From the time perspective, March 24th was only 7 days before the end of Q1, and Tesla’s inventory cycle disclosed in the 2019Q4 financial report was 11 days. Therefore, the impact of the shutdown on delivery volume would not be reflected in Q1’s data.
In addition, Tesla’s data released this time showed that in Q1 2020, Tesla produced a total of 102,672 new cars, which is almost the same as Q4 2019’s 104,891, but deliveries decreased by 21%. So the impact of the epidemic on Q1 production capacity was not significant, only causing some impact in the delivery process.## Tesla Q2’s mainstay: Tesla China factory
As for the other major car manufacturers, the reason for the significant decline in Q1 delivery compared with the same period last year is easy to explain. Q1 is the period most affected by the epidemic in the Chinese market, where the larger the brand’s sales proportion in China, the more obvious the decline.

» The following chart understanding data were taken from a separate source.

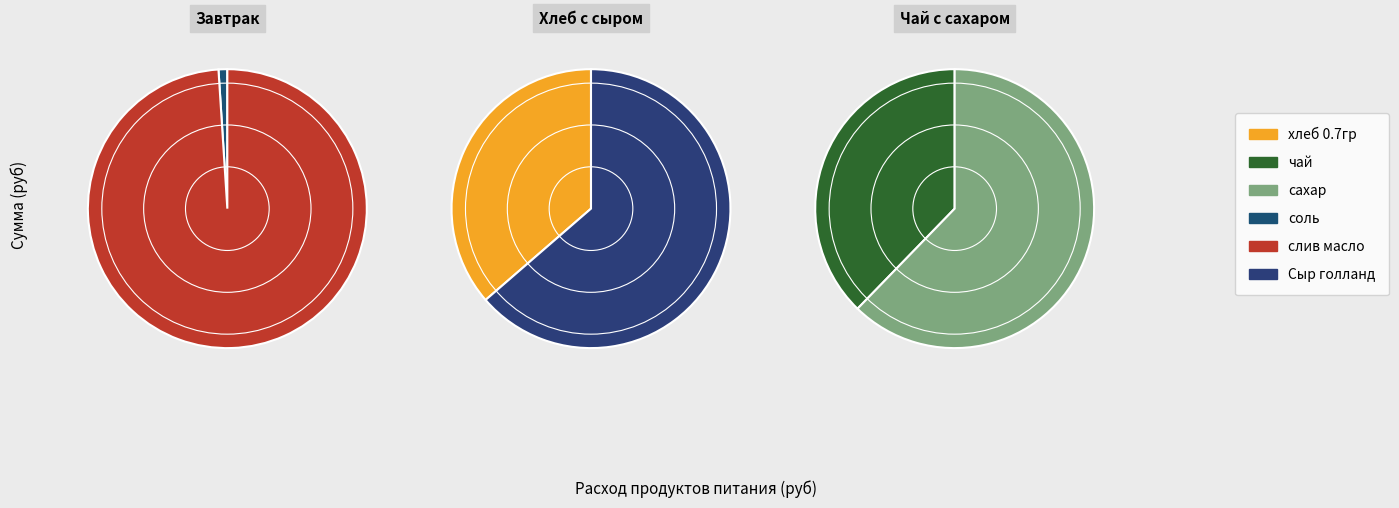

What is the change in value from сахар to Сыр голланд?

+98.4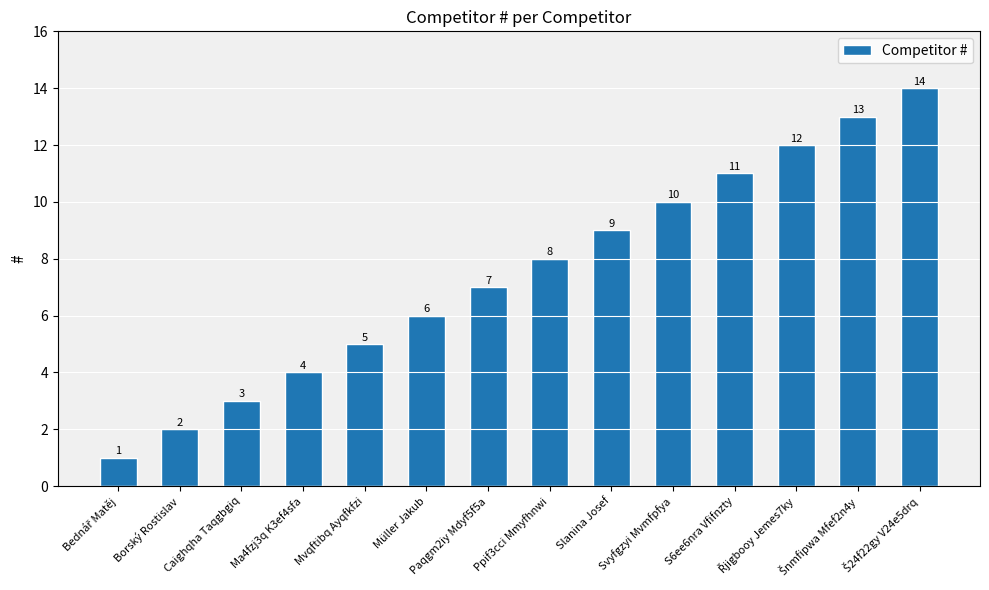

Is it true that the value at Svyfgzyi Mvmfpfya is 14?

False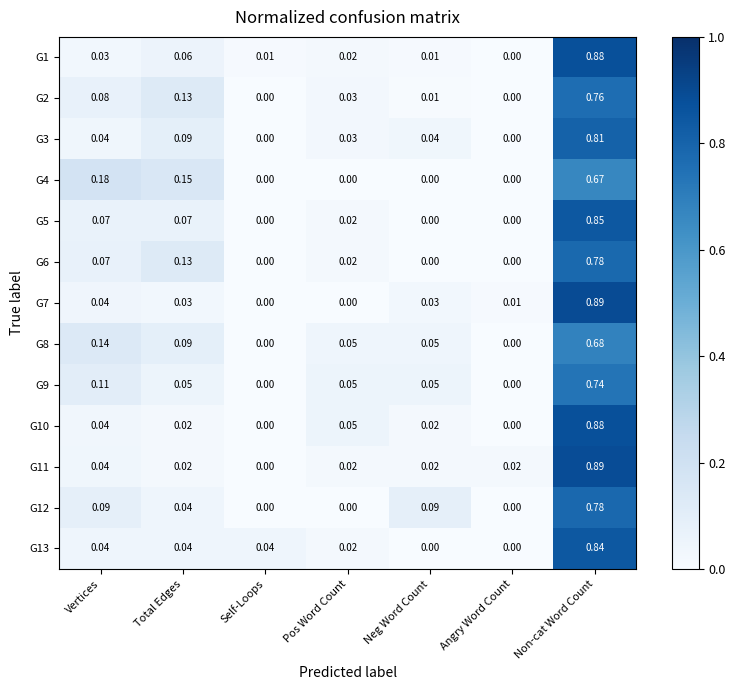

At which category does the chart reach its peak across all series?

Non-cat Word Count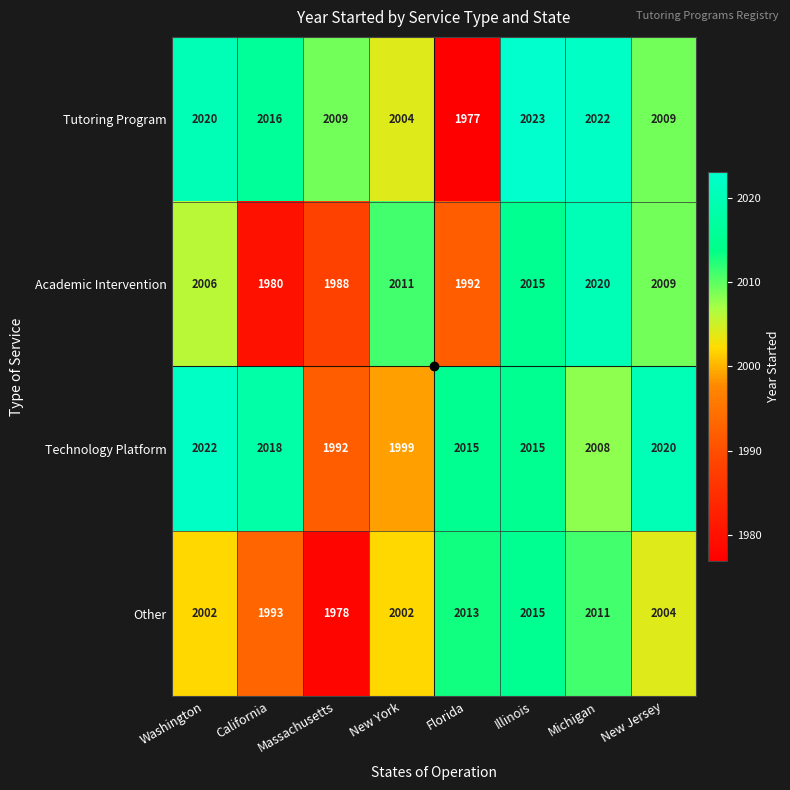

The Tutoring Program series shows 2020 at Washington. True or false?

True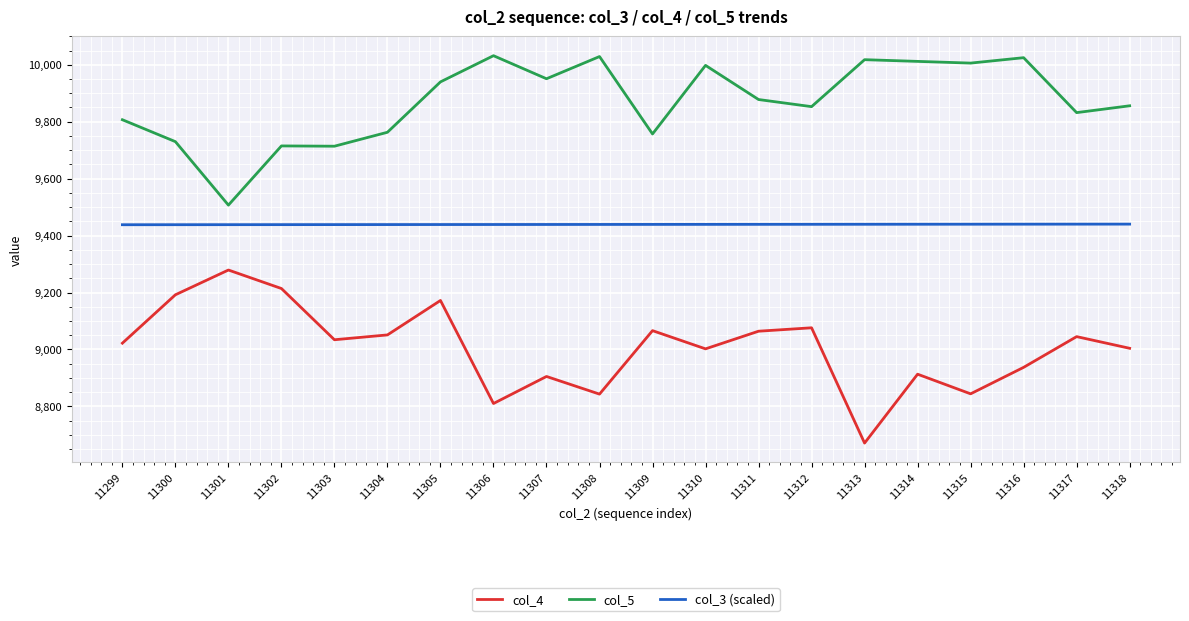

Is the value of col_4 at 11309 greater than the value of col_5 at 11314?

No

Looking at the development of the epidemic situation, production and life in China have gradually resumed. However, overseas markets have just begun to be affected. At the end of March, major international car companies successively closed their overseas factories. Before the epidemic was under control, it was unclear when production would resume. The impact on output and sales will gradually become apparent. Therefore, the data for Q2 is more indicative of the impact of the epidemic.
From the production and delivery in Q1, Tesla still has 14,272 new cars that have not been delivered. During the epidemic shutdown period, these 14,000 vehicles in inventory can meet the demand of some users. However, if the epidemic in the United States cannot be effectively controlled and there is no clear timeframe for resumption, Tesla may soon face the situation of no cars available for delivery.
This means that Tesla’s revenue will almost stagnate. For any company, the interruption of cash flow is extremely fatal. Daimler, GM, and Ford have all begun to prepare to use credit lines to ensure sufficient cash flow.
Fortunately, on February 14, when Tesla’s stock price was at a high, Tesla issued 2.65 million shares and raised $2.3 billion in financing. This move, which seemed doubtful at the time, has become an important support for Tesla to withstand the epidemic.
Another important support is Tesla’s Shanghai factory.
Looking at the epidemic areas, it can be found that China has gradually become the least affected country. The Model Y, which should have been showcased in Q2, is now trapped in the epidemic.
For Tesla, the Chinese market is the only market outside the United States that has both demand and production capacity and is the most hopeful market in the next period.
From Jason Yang’s recent live footage, Tesla’s Shanghai factory Phase II has entered the construction phase at full speed.
In conclusion
On February 10, 2020, Tesla’s Shanghai Super Factory became the first factory to resume work after the epidemic. Judging from the current situation of the factory and its supply chain resumption, Tesla’s Shanghai factory’s production capacity has gradually returned to the level before the holiday. Demand is also gradually increasing. In the case of the impressive sales of domestically-made upgraded versions with extended endurance, there is still a significant demand for domestically-made long-endurance models.
Under the epidemic, Tesla is working hard to minimize the impact. The Chinese market has already passed through this difficult phase, while the global market still faces enormous pressure and challenges.The importance of Tesla’s Shanghai factory has reached a new height.